2022 Presidential/Legislatives elections

Is it likely in your view that this will end in tears?
Considering the German alliances over time when it becomes almost like mating elephants… taking a period longer than any other species to achieve the final political result.

I was listening to Fabien Roussel on Inter this morning and he’s awful. I don’t like Melenchon terrible old sexist windbag, Jadot is a creep, the socialists are a joke, god what a useless bunch. Roussel really irritated me, but Zemmour and MLP and the rest of the swivel-eyed loonies on their end of the spectrum make me feel sick so I really hope LREM do well. That’s who I shall be voting for anyway.

3 Likes

I see it rather less in personality terms than Véronique!

It’s interesting I think that they’ve agreed the electoral alliance but not a common programme (yet) - one thorny issue will of course be the EU - disagreement over which was the reason Mélenchon left the Socialists in the first place.

I don’t know much about German politics - but generally speaking I think Socialist/Green alliances are both positive and inevitable - and the politics of both are likely to move further left (for the same reasons voters are moving to political extremes - centrism is all about the status quo and not changing anything too quickly, but this is not a sustainable position in the climate/ecological breakdown we are now beginning to experience).

Coalitions between more centrist socialist parties and those further left - including the Communists in Portugal - have of course worked spectacularly well elsewhere.

I’ve been thinking about the ‘personalities vs policies’ issue. (My daughter told me off for saying I thought Mélenchon was a bit maverick, with the words ‘But who has the best programme?’ - and I had to admit he probably did).

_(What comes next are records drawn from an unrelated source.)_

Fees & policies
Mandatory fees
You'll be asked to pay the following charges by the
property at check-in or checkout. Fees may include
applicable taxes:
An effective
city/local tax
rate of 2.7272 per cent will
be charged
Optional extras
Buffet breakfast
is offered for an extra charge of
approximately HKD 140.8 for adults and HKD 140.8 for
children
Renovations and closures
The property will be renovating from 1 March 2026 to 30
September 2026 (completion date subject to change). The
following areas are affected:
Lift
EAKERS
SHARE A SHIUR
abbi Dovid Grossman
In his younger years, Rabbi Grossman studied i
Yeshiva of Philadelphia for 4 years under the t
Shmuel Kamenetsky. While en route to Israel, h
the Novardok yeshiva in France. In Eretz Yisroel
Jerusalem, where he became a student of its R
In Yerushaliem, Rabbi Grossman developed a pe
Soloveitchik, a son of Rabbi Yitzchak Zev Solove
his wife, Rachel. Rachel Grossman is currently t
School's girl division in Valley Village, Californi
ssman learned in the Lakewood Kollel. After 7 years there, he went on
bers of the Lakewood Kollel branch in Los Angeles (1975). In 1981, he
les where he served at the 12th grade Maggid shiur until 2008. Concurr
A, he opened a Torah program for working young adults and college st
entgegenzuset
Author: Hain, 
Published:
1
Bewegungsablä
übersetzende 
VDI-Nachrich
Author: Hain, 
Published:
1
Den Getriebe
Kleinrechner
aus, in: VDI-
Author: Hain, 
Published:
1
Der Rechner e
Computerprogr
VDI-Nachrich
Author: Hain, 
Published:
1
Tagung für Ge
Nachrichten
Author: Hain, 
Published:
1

But is it a weakness of the French, and American (etc) presidential systems that they focus attention on personalities rather than policies?

Mass media tends to do this anyway, of course, because for a whole range of reasons it doesn’t want people to think about politics as it really is - a struggle between adverse power and economic interests. But perhaps presidential systems like the Irish or Austrian that give far less power to a single individual help inhibit the focus on personalities, whereas France’s facilitates it?

LREM now rebranded as Renaissance - this - and the reasons given for it - seem to indicate that at some level Macron etc share my view that En Marche only succeeded because it was perceived as new and different.

The problem is, of course, that unless it shows itself to be new and different in practice - ie. unless this time Macron radically alters the status quo - it will continue to lose voters to parties that do offer - or seem to offer - real change.